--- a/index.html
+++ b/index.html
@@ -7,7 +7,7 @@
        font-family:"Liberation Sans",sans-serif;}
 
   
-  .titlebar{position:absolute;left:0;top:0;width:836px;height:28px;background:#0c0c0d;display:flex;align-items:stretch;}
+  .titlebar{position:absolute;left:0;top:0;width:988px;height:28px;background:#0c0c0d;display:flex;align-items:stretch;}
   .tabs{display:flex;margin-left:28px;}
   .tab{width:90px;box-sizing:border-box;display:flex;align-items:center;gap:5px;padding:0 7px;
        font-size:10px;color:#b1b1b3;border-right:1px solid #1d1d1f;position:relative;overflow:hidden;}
# # # # #
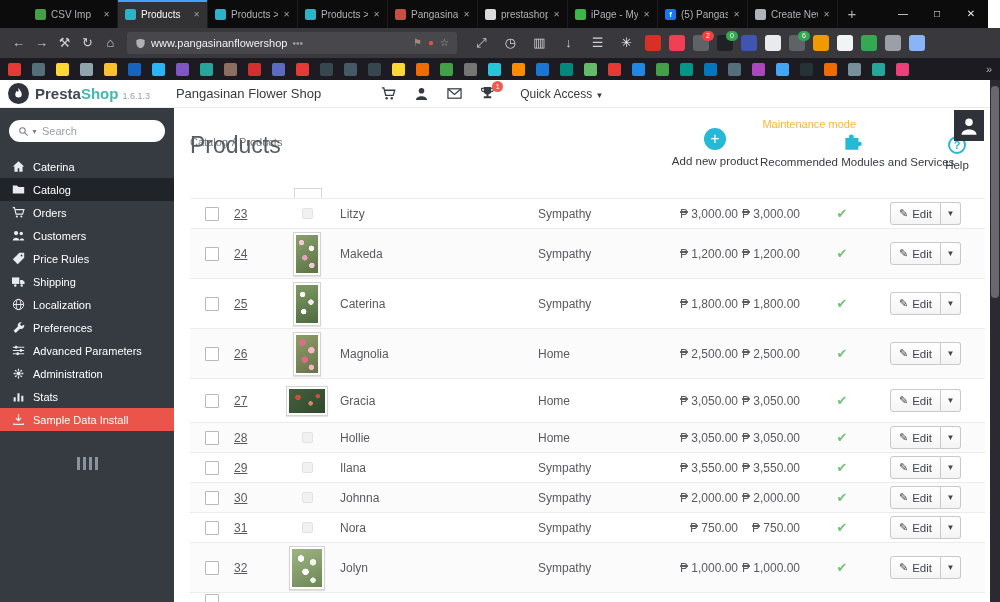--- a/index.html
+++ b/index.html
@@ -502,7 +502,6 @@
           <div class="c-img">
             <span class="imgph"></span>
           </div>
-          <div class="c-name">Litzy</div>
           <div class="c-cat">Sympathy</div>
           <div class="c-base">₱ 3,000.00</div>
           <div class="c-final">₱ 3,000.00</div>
# # # # #
> Task requirements:
Provide solely the number of lines in the listing that contain "stretch".

> Exercise answer:
2